In many institutions, the lack of meaningful programs has deprived most inmates of pro-social or positive activities in which to engage while incarcerated. Prisoners are denied basic privacy rights and lose control over mundane aspects of their existence that most citizens take for granted.
They are housed in extremely cramped spaces (a 60 square foot cell is roughly the size of a king-sized bed), have little or no control over who they share that space with and the intimate contact it requires. Some feel they are treated like infants, and the degraded conditions under which they live are a repeated reminder of a compromised social status and stigmatized social role as prisoners. A diminished sense of self-worth and personal value may result. For some prisoners, incarceration is so stark and psychologically painful that it represents a form of traumatic stress severe enough to produce post-traumatic stress reactions once released.

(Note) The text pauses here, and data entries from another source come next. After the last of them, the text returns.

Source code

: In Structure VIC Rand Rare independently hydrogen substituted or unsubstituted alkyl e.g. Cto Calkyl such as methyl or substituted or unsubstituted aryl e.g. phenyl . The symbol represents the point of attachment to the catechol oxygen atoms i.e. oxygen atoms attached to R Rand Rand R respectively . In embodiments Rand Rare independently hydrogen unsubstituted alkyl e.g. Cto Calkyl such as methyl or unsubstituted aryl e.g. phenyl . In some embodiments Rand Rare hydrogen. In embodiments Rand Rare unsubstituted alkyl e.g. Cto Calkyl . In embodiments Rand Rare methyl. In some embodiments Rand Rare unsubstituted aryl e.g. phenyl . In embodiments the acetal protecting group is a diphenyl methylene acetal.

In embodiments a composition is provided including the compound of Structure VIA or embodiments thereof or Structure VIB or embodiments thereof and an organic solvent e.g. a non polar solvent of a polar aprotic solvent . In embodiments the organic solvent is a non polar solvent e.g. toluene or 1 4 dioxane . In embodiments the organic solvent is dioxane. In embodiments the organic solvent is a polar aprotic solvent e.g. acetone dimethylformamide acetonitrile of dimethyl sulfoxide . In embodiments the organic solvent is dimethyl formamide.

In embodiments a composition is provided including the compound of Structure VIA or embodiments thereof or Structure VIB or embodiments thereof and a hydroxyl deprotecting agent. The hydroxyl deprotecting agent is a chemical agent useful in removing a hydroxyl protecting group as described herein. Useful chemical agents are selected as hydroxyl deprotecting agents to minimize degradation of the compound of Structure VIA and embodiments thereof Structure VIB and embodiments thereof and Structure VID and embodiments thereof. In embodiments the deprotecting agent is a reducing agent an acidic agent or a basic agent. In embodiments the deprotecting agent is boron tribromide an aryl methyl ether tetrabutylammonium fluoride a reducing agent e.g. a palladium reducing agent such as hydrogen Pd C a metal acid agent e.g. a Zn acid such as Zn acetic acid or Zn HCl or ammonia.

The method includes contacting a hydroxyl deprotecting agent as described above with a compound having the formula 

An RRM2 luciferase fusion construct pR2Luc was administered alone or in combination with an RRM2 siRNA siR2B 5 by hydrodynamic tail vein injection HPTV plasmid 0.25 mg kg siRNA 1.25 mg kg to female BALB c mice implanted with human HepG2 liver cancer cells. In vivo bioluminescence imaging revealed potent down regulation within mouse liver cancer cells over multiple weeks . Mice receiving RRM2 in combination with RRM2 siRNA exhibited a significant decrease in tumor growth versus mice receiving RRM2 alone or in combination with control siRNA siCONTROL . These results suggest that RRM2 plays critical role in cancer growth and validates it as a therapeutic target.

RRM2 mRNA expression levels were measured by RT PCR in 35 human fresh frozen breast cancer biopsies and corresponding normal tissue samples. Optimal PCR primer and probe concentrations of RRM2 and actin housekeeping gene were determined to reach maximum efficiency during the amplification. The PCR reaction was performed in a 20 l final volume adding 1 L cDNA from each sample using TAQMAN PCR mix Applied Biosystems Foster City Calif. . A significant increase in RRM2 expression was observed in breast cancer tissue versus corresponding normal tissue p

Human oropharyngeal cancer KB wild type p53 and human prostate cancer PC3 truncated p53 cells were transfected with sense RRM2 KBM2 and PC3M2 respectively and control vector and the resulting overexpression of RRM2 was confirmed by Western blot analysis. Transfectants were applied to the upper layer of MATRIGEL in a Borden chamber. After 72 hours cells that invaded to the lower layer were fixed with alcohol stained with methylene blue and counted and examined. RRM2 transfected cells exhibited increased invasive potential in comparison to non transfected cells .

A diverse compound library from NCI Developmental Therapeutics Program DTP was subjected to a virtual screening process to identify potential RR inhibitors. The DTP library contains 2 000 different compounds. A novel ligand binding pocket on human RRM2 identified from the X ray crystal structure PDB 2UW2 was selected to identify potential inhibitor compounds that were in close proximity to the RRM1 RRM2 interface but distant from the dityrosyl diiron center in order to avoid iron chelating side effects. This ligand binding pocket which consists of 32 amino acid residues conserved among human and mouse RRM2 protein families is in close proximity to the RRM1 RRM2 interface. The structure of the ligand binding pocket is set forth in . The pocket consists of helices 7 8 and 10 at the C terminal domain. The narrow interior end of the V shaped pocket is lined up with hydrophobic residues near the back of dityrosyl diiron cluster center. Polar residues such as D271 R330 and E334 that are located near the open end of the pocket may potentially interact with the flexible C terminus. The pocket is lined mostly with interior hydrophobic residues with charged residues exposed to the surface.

The fact that a high percentage of persons presently incarcerated have experienced childhood trauma means, among other things, that the harsh punitive and uncaring nature of prison life may represent a kind of “re-traumatization” experience for many.
Mental illness and developmental disability represent the largest number of disabilities among prisoners. Upwards of 20 percent of the current prisoner population nationally suffers from either some sort of significant mental or psychological disorder or developmental disability, Haney says, yet both groups are too often left to their own devices to somehow survive in prison and leave without having had any of their unique needs addressed.
Supermax facilities are where prisoners are kept under conditions of unprecedented levels of social deprivation for long periods of time. This kind of confinement creates its own set of psychological pressures that, in some instances, disable prisoners for re-integration into the outside world.
Haney’s basic propositions: prisons have become difficult places to adjust and survive over the last several decades; adaptation to prisons exact psychological costs to prisoners; some prisoners are more vulnerable to the ill effects of imprisonment than others; the psychological cost and ill effects of imprisonment can severely impede post-prison adjustment; and multiple things should be done, in and out of prison, to minimize these impediments.
The abandonment of rehabilitation, Haney believes, has resulted in an erosion of modestly protective norms against cruelty toward prisoners.